Tissue manipulation is often required for the completion of certain medical procedures. It may be advantageous or necessary for example to remove a sample of tissue from a patient if it is determined to be diseased or suspected of being diseased. Such tissue manipulation may be a component of biopsy procedures like those used to determine whether tissue is cancerous.
Bladder cancer, for example, affects a great number of individuals throughout the world. Intravesical imaging and localized or site specific treatments are a standard of care for patients whose disease is in the early stages. Many lesions are difficult to reliably access and appropriately sample using current techniques. This is especially true of lesions located on the bladder dome, anterior bladder wall, or immediately adjacent to the bladder outlet. These clinical realities lead to less effective diagnosis and treatment for some lesions. Virtually all of these procedures, as well as similar procedures done on other organs such as the esophagus, are typically image guided by use of an endoscope.
Endoscopes have origins that date back to the early 1800s. Human medical use began to be a routine function of the endoscope beginning in the early 1900s with the introduction of laparoscopy. Virtually all improvements and modifications of endoscopes have been based on the desire for better and larger images from smaller and smaller devices.
Endoscopic surgery also dates to the early 1900s. It was drastically improved in 1970s when computer chip cameras were incorporated into endoscopes and its utility greatly expanded. See, for example, Clarke, H. C., Laparoscopy: New Instruments for Suturing and Ligation: Fertil. Steril. 23, 274 (1972). The endoscope has remained primarily an optical imaging system for the visual guidance of additional tools.
Current management of localized bladder cancer utilizes transurethral resection of balder tumor (TURBT) procedure in order to both treat and stage this malignancy. This procedure is typically performed using rigid (non-flexible) instrumentation and employs electrocautery for tissue procurement. Patients whose tumors do not invade the detrussor muscle of the bladder (such as Ta or T1 tumors), generally undergo intravesical chemotherapy and/or immunotherapy and close cystoscopic surveillance. Patients with early stage cancers are scoped approximately every 3 to 6 months. Recurrences are common.

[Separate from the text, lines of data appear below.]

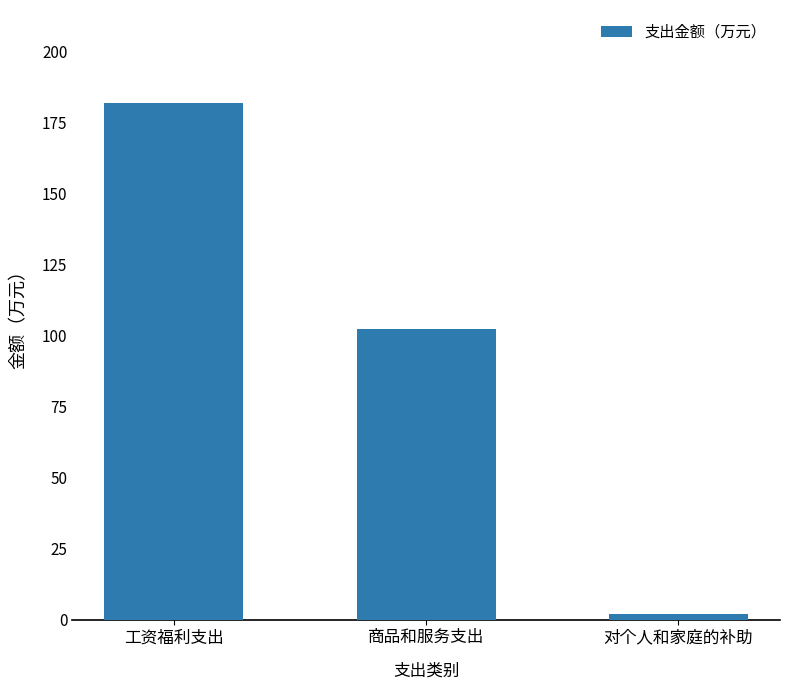

True or false: the data shows 182.0 at 工资福利支出.

True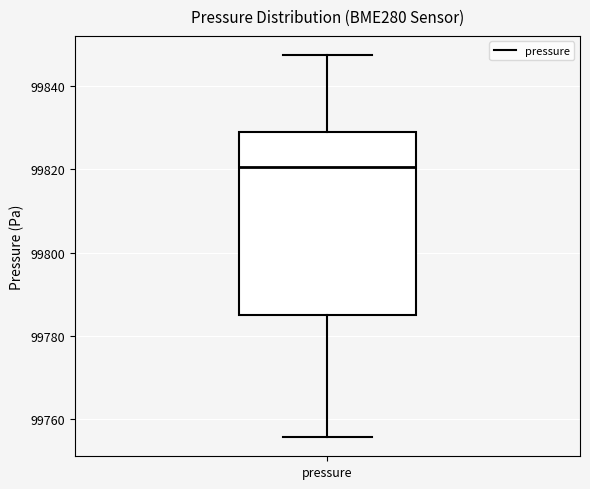

Read this box plot against the y-axis: the position of the median line, the range covered by the box, and the ends of both whiskers. The values are not printed on the chart, so give them approximately, as read against the axis.

median 99820, box 99786 to 99830, whiskers 99756 to 99848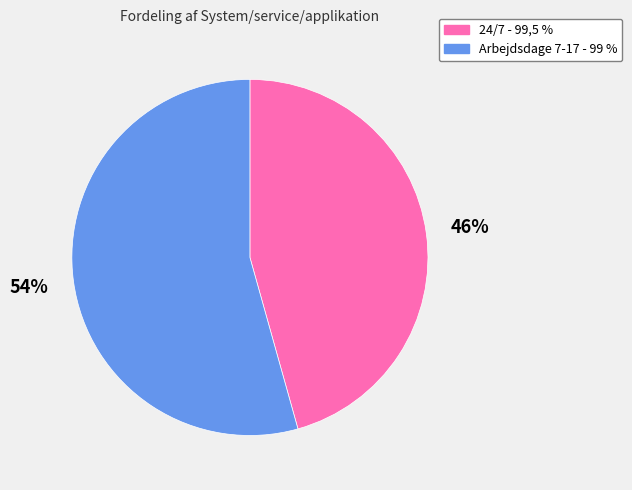

What percentage is the Arbejdsdage 7-17 - 99 % slice, to the nearest percent?

54%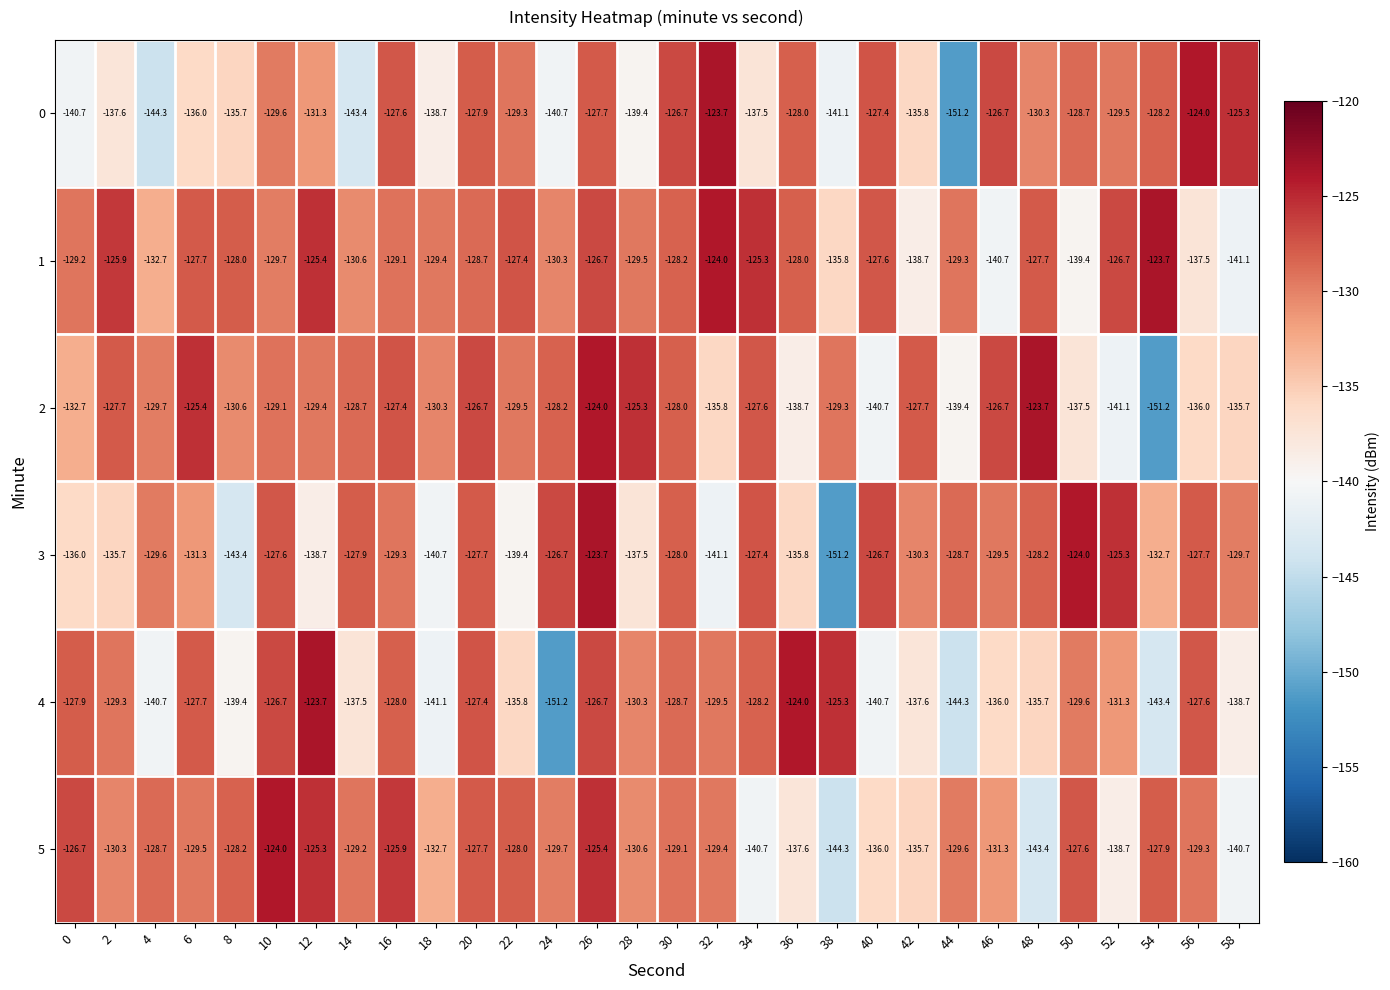

Is it true that 3 equals -235.1 at 2?

False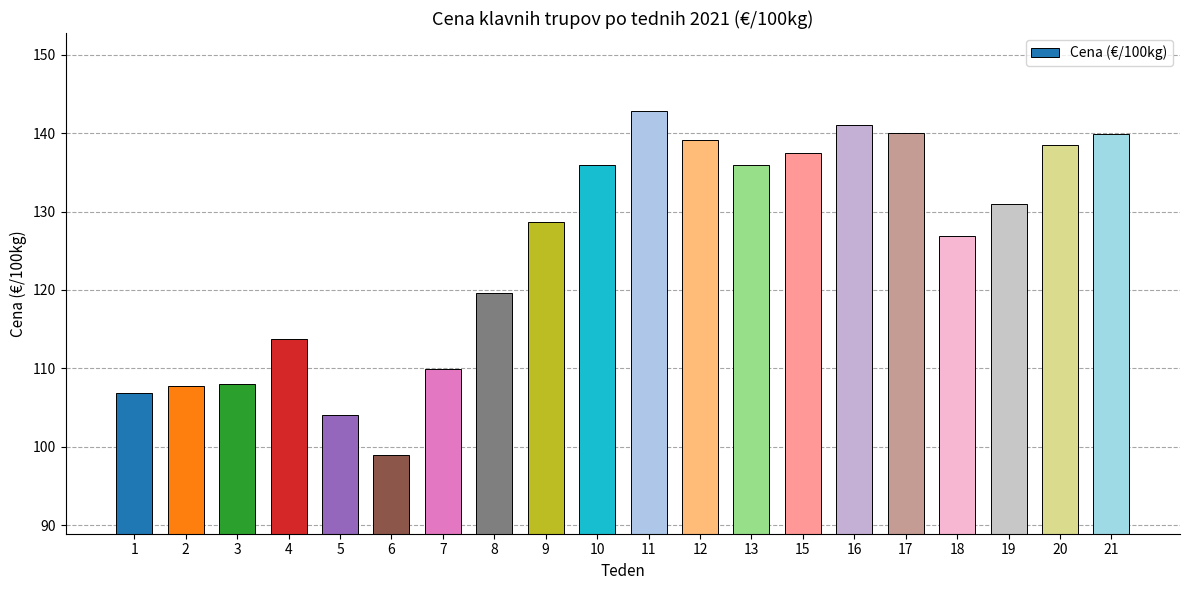

What is the sum of all values?

2506.0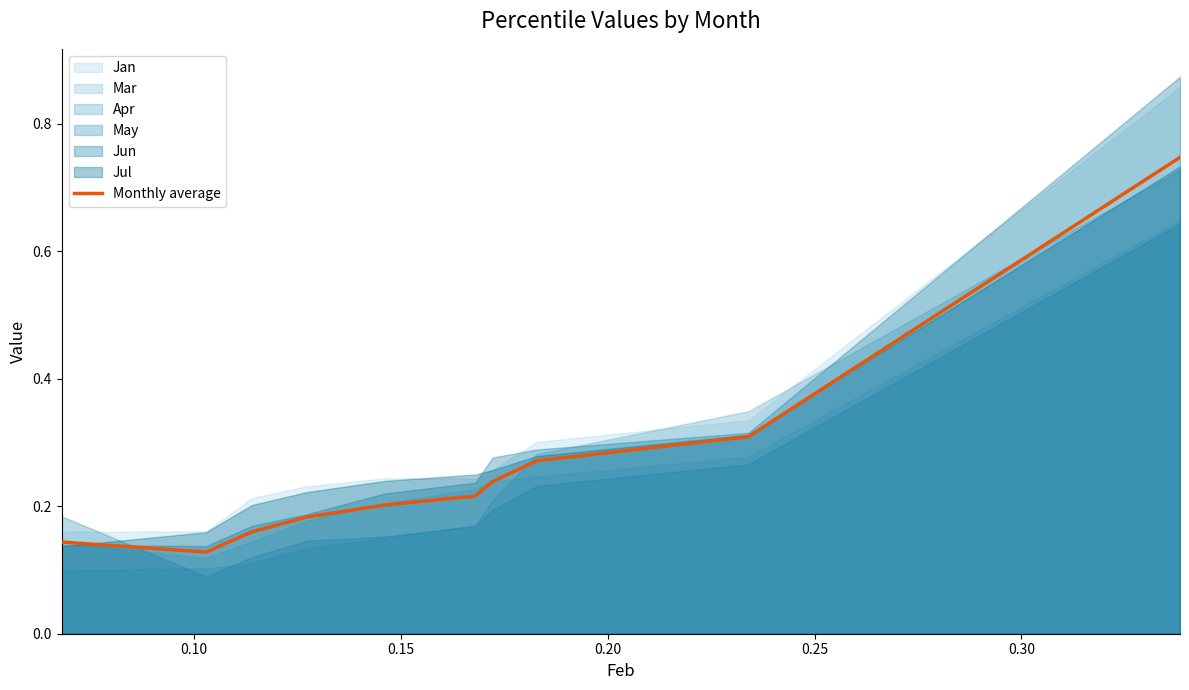

Where is the data nearest to the value 0?

0.10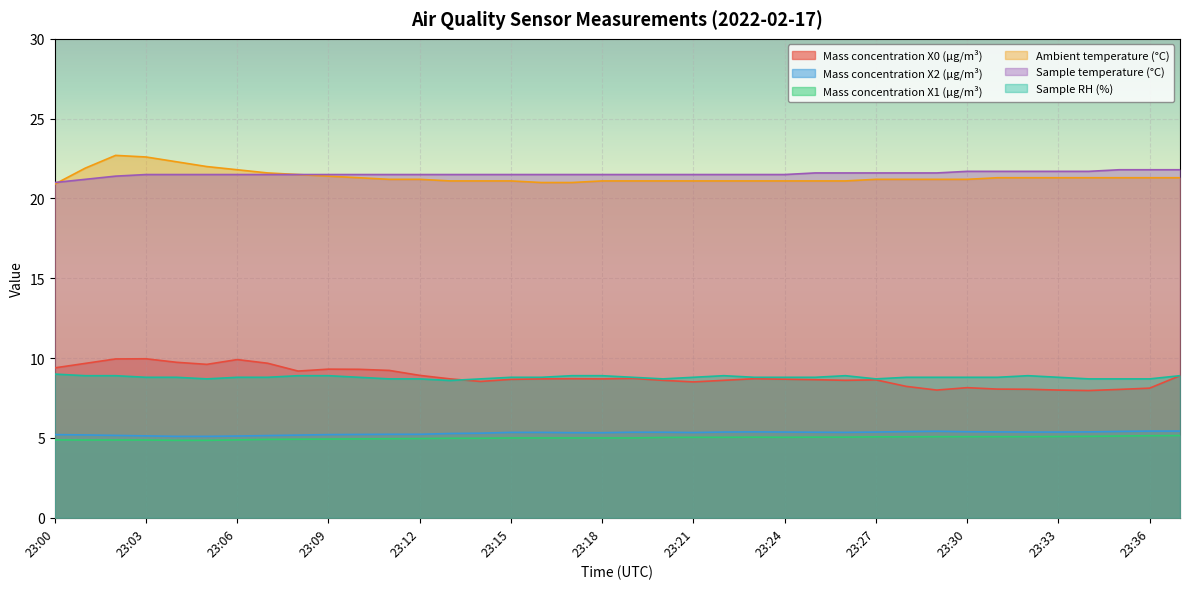

True or false: Mass concentration X0 (μg/m³) and Ambient temperature (°C) cross at least once.

False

Staging of bladder cancer with transurethral resection is currently the standard of care; however, staging inaccuracies are well-documented and present great clinical concern. In some studies, greater than 25% of patients with recurrent T1 disease (invasion into the bladder lamina propria but not into muscle) who undergo cystectomy are found to have been understaged with TURBT. Suboptimal sampling of the detrussor muscle and cautery artifact inherent to the procedure often results in missed diagnoses of T2 disease. These in turn stem from inherent limitations of modern transurethral instrumentation and from routine use of electrocautery to procure pathological tissue specimens. Understaging of T1 bladder urothelial carcinoma is underscored by a very troubling cancer-specific mortality rate of as high as 30%.
While various tissue manipulation systems and methods have been proposed, there remains a need for improved systems and methods for manipulating target tissue of a patient during a medical procedure such as a bladder biopsy. Improved safe and accurate staging of bladder cancer represents a goal with enormous clinical and scientific merit.